● Task directions: Extend the passage on scanning liquid samples for spectra, starting right after its last sentence.

● Page extract:
Groups of samples were thawed and then brought to room temperature prior to analysis. Nanopure water and a designated process sample were used as controls and were brought to room temperature and scanned in parallel with a given sample set on each day of scanning. Approximately 250µL of each sample was applied to the surface of a quartz optical glass sample cup using a plastic pipette. A gold transflectance adapter with a 0.1mm lip was carefully fitted to the sample cup to ensure that no air bubbles formed between the optical glass and gold plate, thereby creating a 0.2mm pathlength for sample presentation. Sample spectra were collected in duplicate over the entire range of the instrument (400–2499.50 nm) with 0.5nm resolution. Each spectra was the average 32 unique scans, reference standardized to Metrohm Certified Reflectance Standards [30]. The sample cell and transflectance adapter were cleaned between samples by rinsing out the cell, followed by a thorough scrubbing of the surface using a cloth wetted with 70% ethanol.

Dataset excerpts
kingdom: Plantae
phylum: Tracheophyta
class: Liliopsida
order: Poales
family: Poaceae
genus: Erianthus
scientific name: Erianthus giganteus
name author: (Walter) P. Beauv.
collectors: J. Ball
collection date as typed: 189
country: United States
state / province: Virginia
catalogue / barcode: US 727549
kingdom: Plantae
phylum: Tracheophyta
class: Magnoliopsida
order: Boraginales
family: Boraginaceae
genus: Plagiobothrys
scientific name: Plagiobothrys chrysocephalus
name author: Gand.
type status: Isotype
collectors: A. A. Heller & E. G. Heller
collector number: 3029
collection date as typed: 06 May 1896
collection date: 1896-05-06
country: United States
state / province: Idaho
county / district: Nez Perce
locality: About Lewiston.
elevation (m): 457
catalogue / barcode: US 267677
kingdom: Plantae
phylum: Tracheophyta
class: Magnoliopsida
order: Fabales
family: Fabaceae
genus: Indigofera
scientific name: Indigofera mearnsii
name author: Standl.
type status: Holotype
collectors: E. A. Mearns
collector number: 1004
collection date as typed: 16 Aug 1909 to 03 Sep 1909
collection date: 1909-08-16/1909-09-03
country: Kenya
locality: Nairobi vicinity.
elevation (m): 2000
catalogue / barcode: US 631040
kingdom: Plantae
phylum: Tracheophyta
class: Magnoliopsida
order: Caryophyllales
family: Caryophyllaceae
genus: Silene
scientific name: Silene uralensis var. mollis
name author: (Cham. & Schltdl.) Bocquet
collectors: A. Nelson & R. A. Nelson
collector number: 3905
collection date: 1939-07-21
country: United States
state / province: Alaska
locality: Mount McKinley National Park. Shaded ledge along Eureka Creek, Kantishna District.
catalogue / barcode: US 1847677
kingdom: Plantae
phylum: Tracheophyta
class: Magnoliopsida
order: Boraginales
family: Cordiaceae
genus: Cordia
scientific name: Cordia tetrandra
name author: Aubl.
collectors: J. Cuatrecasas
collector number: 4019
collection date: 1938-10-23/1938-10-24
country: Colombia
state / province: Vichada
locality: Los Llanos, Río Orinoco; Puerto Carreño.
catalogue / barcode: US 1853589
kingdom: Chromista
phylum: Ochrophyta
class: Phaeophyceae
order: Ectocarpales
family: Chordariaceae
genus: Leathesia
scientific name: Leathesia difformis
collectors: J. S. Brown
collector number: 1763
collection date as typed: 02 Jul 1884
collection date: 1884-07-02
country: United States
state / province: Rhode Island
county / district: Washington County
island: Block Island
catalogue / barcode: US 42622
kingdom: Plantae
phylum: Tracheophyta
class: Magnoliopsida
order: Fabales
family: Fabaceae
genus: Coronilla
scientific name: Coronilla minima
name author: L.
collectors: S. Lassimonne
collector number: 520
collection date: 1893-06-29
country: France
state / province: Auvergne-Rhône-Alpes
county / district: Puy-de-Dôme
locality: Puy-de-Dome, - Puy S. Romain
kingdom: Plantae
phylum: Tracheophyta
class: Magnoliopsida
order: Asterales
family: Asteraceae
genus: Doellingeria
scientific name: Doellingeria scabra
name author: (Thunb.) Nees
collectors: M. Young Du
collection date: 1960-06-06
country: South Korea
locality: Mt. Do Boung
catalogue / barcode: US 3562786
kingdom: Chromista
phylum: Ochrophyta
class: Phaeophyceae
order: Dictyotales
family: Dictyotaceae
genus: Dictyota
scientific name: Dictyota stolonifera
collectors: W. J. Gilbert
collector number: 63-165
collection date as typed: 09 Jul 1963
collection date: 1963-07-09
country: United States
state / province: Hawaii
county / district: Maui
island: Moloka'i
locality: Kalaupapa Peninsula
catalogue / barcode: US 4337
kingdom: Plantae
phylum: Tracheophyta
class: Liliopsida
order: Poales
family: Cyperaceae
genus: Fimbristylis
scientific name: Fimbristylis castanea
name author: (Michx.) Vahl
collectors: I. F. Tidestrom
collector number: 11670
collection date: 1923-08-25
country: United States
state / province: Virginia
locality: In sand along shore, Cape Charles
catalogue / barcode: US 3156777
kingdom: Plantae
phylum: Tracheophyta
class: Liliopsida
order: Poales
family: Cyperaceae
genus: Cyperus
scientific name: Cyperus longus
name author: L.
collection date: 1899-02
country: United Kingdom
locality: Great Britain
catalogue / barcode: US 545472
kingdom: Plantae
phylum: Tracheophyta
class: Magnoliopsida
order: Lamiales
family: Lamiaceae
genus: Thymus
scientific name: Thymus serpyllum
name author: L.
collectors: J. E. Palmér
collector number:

● Reply to the exercise:
Multivariate analysis

Overview

We used the open-source programming language R [31] for all modeling and statistical analysis. For spectral transformation and calibration population selection, we used the prospectr package [32]. To build and cross-validate pls models, we used the pls package [33]. All data cleaning, wrangling, and visualization was done using the tidyverse collection of R packages [34].

The R scripts used for spectral transformation and regression modeling can be found on the NREL GitHub repository https://github.com/NREL/xos_ms_dataandcode.

Spectral transformation and PLS modeling

We used Standard Normal Variate (SNV) transformation to correct for light scattering, followed by the Savitzky–Golay filtering (SG) transformation using a 2nd order polynomial fitted 1st derivative with 7-point smoothing window for noise removal and signal amplification. After visual inspection of the two control samples (DI water and the designated process sample that were thawed and scanned with samples on each day of scanning), along with inspection of the correlation coefficients associated with an initial PLS model built on the entire data set, we truncated the spectra to remove the region below 1350nm. This region had substantial variability in the visible spectra, an artifact signal due to an instrument detector change at 1100nm, and little signal in the spectra of xylose and XOS standards. Prior to any model fitting, the transformed spectra were mean-centered.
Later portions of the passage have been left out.